Alors, entre cette nature délicieuse, débordante d’amour et de joie, et son avenir, à elle, pour toujours sans joie et sans amour, le contraste lui apparut si grand, si disproportionné, tout à coup, si inacceptable qu’un vertige la saisit, comme un dégoût physique : le cœur lui manqua, il lui sembla que tout tournait autour d’elle et qu’elle s’abîmait dans un tourbillon.

Elle ne voulut pas, elle ne put pas demander un soutien au bras de son mari, mais au contraire, essaya de le fuir, fit quelques pas en chancelant et se laissa tomber défaillante, sur un tertre qui se trouvait à sa portée.

Comme dans un rêve, elle reconnut l’endroit. C’était cette sorte de salon champêtre que Louiset, le Loup, avait grossièrement préparé jadis pour ses repos des heures chaudes.

Oh ! le pauvre vieux passé ! l’affection dévouée de la bonne Mlle Estevenard, la tendresse de Fanchette, jusqu’à la dévotion touchante du pauvre dément ! Elle sentit des larmes monter à ses yeux.

Cependant Raymond l’avait suivie, inquiet de sa fuite et de sa syncope, attentionné, obséquieux, tout près d’elle.
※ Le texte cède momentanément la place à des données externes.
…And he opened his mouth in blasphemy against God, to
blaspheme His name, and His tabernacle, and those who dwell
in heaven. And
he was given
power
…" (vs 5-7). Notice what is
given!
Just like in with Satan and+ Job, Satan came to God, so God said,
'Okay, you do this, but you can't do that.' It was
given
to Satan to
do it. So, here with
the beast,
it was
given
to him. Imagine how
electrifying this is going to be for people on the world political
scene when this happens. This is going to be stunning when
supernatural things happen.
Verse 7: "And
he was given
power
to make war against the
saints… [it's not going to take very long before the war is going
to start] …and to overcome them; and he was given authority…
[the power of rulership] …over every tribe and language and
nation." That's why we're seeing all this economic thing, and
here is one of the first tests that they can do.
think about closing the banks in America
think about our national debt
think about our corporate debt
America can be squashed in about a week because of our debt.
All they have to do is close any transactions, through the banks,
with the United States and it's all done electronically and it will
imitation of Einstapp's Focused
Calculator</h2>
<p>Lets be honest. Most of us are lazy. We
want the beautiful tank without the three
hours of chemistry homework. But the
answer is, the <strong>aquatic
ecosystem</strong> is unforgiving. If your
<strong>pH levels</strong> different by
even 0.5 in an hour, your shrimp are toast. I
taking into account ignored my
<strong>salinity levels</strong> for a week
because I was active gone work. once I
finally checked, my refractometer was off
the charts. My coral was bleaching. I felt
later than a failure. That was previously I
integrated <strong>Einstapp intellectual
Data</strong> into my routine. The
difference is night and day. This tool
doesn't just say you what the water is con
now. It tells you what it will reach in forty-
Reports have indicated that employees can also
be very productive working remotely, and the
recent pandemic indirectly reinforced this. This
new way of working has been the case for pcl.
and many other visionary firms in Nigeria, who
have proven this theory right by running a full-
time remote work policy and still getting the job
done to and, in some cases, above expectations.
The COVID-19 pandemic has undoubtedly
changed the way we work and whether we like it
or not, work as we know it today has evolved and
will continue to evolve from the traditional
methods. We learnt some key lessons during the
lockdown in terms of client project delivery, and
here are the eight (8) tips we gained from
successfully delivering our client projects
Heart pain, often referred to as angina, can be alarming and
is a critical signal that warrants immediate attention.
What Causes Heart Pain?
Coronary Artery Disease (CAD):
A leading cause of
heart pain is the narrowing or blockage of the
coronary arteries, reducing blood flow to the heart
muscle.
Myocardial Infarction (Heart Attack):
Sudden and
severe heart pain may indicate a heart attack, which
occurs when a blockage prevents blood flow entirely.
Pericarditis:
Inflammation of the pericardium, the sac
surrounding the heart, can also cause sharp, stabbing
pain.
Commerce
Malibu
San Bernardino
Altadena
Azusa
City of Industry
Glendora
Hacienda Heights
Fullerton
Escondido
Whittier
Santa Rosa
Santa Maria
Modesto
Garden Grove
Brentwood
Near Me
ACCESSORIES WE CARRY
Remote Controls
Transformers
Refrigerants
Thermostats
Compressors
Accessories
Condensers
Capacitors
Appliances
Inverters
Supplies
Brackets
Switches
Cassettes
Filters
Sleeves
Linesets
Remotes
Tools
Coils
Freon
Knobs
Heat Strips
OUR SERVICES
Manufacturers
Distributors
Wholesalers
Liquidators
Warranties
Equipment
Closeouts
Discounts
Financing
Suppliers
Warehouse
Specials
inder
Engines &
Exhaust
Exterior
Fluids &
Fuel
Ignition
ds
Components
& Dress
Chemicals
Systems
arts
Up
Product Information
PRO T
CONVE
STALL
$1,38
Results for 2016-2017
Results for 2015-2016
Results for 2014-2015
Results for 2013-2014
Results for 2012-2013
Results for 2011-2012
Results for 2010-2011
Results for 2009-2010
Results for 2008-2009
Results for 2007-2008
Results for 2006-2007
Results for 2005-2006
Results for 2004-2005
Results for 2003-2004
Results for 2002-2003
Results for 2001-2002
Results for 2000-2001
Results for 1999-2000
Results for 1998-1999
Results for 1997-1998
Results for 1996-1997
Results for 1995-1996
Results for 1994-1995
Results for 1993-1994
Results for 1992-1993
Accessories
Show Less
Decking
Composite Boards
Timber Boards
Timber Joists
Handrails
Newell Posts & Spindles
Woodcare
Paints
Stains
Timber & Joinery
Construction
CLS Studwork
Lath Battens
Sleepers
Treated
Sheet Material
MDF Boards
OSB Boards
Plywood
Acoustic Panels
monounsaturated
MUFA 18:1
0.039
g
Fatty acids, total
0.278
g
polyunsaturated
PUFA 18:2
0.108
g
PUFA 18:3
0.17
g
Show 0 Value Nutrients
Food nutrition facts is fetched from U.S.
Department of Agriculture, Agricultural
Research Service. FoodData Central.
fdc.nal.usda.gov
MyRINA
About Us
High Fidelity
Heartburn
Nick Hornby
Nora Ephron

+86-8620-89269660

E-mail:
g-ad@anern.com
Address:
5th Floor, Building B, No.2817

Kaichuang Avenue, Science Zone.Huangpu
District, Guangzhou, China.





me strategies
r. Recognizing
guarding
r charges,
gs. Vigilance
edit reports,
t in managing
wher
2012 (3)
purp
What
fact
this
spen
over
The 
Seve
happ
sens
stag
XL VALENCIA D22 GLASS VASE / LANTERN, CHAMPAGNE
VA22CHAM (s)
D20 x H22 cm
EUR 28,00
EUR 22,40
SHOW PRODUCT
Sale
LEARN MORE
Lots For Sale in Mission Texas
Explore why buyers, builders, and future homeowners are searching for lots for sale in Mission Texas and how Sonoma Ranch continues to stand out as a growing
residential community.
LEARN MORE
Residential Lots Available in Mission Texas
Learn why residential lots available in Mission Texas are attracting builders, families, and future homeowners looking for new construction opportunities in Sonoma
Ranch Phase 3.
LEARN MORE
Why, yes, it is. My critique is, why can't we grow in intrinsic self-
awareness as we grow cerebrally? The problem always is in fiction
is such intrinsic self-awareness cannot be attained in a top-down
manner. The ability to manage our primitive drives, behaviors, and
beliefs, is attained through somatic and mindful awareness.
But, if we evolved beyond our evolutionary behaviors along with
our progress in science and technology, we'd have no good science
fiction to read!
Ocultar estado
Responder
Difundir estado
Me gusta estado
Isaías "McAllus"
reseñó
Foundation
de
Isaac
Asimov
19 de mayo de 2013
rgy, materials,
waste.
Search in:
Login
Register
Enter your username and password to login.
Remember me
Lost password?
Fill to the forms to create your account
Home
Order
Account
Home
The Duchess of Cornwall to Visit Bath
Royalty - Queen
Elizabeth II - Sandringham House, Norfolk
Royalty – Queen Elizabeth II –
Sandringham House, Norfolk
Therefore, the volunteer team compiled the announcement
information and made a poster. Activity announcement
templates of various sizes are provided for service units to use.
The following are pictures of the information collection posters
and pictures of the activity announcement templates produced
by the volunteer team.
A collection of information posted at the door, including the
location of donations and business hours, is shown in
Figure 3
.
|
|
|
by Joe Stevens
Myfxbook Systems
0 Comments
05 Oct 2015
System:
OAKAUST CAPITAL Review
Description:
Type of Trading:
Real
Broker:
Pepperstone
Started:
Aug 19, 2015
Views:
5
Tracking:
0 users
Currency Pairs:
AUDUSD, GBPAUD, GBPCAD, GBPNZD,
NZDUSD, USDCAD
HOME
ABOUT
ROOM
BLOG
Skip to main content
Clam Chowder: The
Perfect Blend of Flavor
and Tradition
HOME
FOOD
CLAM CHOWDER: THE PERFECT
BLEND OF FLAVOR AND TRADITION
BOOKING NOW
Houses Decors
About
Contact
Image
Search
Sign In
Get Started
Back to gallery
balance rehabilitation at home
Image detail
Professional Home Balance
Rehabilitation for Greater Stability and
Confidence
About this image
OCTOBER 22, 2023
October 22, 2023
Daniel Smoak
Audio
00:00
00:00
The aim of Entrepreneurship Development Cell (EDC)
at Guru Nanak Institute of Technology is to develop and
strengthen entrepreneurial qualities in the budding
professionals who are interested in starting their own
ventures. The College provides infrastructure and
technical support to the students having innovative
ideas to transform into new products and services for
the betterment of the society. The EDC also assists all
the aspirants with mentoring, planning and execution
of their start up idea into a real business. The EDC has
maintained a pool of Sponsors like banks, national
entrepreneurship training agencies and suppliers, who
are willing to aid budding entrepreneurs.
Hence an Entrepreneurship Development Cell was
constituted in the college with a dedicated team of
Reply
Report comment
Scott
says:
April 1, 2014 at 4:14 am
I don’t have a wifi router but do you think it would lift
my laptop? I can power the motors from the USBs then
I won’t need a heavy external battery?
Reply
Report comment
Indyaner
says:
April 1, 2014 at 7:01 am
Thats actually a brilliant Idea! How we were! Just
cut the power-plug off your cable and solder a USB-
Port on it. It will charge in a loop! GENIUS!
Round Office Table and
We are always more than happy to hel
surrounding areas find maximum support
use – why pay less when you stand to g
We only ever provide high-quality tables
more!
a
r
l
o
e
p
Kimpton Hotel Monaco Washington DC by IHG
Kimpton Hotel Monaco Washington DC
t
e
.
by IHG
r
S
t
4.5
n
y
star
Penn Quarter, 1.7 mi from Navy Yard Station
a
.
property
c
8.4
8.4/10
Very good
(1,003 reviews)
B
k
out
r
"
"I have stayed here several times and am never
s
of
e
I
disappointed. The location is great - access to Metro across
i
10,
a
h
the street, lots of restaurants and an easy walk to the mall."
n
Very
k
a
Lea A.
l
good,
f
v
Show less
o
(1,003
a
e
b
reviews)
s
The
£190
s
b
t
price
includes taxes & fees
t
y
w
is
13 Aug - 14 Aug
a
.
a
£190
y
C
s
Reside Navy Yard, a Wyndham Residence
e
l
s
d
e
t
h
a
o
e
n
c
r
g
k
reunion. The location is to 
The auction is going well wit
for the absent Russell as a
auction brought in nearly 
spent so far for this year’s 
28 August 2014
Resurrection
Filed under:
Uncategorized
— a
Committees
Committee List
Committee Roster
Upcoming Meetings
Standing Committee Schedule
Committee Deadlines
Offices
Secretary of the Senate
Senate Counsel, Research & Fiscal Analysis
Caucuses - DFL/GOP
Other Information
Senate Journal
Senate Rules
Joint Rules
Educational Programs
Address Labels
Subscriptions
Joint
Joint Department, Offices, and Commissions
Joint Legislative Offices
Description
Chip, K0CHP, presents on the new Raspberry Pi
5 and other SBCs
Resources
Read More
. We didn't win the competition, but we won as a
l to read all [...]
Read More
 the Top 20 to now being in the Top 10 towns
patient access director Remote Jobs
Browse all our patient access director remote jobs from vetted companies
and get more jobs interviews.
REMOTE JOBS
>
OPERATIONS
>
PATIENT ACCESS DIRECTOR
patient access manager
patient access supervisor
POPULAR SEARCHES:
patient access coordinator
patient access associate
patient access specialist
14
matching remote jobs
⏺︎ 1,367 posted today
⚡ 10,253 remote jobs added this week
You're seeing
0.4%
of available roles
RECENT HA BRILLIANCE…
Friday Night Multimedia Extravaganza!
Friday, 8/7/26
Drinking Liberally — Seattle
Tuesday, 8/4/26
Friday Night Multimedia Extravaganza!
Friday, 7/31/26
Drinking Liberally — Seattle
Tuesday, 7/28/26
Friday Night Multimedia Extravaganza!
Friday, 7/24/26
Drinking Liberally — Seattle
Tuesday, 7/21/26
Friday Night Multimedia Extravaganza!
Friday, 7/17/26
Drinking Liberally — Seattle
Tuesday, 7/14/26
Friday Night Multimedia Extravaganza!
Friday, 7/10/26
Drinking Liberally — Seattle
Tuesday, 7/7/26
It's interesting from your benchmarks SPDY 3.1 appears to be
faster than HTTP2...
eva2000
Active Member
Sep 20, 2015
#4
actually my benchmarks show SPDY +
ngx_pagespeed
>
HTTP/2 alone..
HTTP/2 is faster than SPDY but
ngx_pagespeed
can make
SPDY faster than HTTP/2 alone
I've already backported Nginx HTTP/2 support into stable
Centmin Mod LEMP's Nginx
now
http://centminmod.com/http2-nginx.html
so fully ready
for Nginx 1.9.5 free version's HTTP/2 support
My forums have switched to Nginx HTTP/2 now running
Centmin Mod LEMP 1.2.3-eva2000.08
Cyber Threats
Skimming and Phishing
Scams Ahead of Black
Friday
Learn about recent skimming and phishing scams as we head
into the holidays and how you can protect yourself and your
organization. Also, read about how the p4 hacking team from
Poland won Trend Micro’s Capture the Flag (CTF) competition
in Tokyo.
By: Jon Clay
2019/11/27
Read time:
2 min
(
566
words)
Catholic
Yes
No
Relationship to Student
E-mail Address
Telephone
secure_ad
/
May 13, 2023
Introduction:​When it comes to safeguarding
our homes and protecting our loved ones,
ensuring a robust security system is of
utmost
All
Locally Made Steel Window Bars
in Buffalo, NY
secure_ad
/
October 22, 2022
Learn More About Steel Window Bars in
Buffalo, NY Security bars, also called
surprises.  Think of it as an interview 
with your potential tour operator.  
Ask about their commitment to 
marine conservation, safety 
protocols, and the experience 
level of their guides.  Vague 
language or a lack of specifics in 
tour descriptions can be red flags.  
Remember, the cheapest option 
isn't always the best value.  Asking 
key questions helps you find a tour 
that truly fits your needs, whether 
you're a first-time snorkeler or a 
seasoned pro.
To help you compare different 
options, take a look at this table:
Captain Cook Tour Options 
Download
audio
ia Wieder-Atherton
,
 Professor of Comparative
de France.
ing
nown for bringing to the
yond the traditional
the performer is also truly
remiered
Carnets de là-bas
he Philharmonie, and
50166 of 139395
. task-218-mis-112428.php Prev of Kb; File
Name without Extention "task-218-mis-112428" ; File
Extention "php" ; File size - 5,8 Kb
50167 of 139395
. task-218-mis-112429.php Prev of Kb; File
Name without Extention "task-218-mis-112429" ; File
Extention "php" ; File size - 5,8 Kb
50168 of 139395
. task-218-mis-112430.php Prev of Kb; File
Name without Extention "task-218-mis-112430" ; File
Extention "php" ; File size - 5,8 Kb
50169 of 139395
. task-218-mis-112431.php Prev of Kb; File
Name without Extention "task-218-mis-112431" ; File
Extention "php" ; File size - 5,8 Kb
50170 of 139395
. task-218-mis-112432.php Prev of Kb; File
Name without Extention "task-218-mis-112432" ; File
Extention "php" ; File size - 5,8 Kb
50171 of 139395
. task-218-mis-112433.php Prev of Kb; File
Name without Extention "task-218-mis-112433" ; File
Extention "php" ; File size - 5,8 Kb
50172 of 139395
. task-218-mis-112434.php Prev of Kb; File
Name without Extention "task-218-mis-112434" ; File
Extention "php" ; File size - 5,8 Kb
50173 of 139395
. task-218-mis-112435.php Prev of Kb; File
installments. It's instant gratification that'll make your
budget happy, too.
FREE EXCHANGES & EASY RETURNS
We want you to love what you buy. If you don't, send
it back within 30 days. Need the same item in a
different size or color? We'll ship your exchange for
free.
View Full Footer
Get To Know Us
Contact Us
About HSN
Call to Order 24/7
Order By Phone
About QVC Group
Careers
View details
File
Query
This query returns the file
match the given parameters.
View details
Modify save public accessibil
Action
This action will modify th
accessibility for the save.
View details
— Qu’as-tu, ma femme chérie ?

Tout l’être de Marie se souleva. Elle eut un grand désir soudain, de l’éloigner, d’être seule un moment, pour se reprendre, pour rappeler son courage.

— Il me semble, dit-elle, qu’un peu d’eau fraîche me remettrait. Là, là.

Elle désignait la source qui filtrait et sautait dans les pierres, à quelques pas.

Raymond y courut ; demeurée seule un moment, elle sanglota.

— Oh ! Fanchette, dit-elle, comme on invoque, ma bonne Mademoiselle, mon pauvre Loup !

Et ses larmes coulaient, ruisselaient, des larmes qu’elle pensait ne devoir s’arrêter jamais, et à travers ses larmes, elle voyait Raymond, penché vers la source, recueillant de l’eau dans ses mains, prêt à revenir auprès d’elle…

Soudain, un bruit éclata tout près, la détonation violente d’un fusil, et la forme agenouillée de Raymond lui sembla vaciller, puis s’effondrer dans l’herbe. Elle crut voir un chien noir dans le fourré, des yeux luire entre les branches, et puis tout se brouilla, se confondit, elle perdit connaissance.